Holding my stare, he subtly shook his head, and I placed my hands on his chest.
“Then let’s help each other forget.”
Chapter Eight
Jolting up in the bed, I grabbed my head, my vision blurring and my stomach stirring from the leftover alcohol my system couldn’t absorb.
I needed food—a plate full of absorbent carbohydrates. But just thinking about eating made me silently heave, and I swung my legs over the side of the bed to sit there and wait for the room to stop spinning.
I remembered a lot more than I thought I would, being as drunk as I had been. And with a particularly embarrassing flashback of the horrifying way I acted last night, I let out another dry heave, holding my pounding head in my hands.
The cool wood floor felt good on the bottom of my feet. It helped to sate the evil trying to expel itself from my empty belly. My body paid for it everywhere. My limbs ached with every slight movement.
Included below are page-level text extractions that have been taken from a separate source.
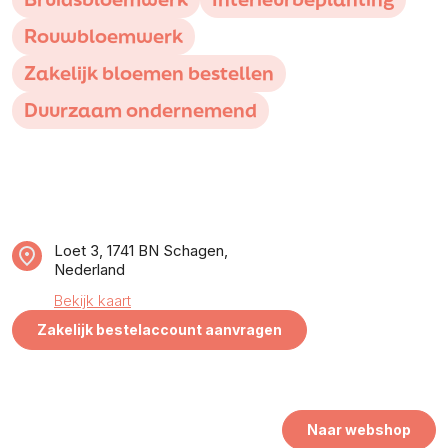
Rouwbloemwerk
Zakelijk bloemen bestellen
Duurzaam ondernemend
Loet 3, 1741 BN Schagen,
Nederland
Bekijk kaart
Zakelijk bestelaccount aanvragen
Naar webshop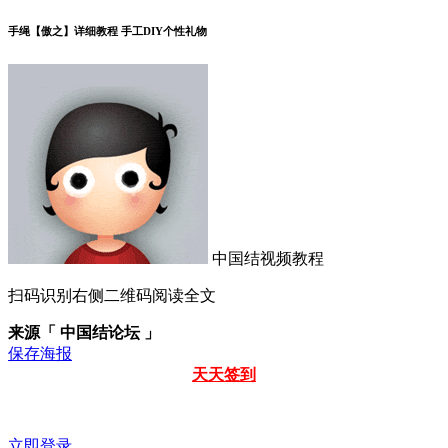
手绳【傲之】详细教程 手工DIY个性礼物
中国结视频教程
扫码识别右侧二维码阅读全文
来源「 中国结论坛 」
保存海报
天天签到
立即登录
Squeezing my eyes shut, I folded further into myself, too busy recalling how I’d dumped a load all over Joe last night that I didn’t hear him come in.
“Mornin’.”
I jumped at the sound of his voice.
“Remember anything?”
At all, or about last night?
Straightening, I nodded my head, regretting the movement almost immediately.
I remembered how he held me. How he let me cry into his chest. He had carried me to bed, and I was pretty sure I had begged him to stay.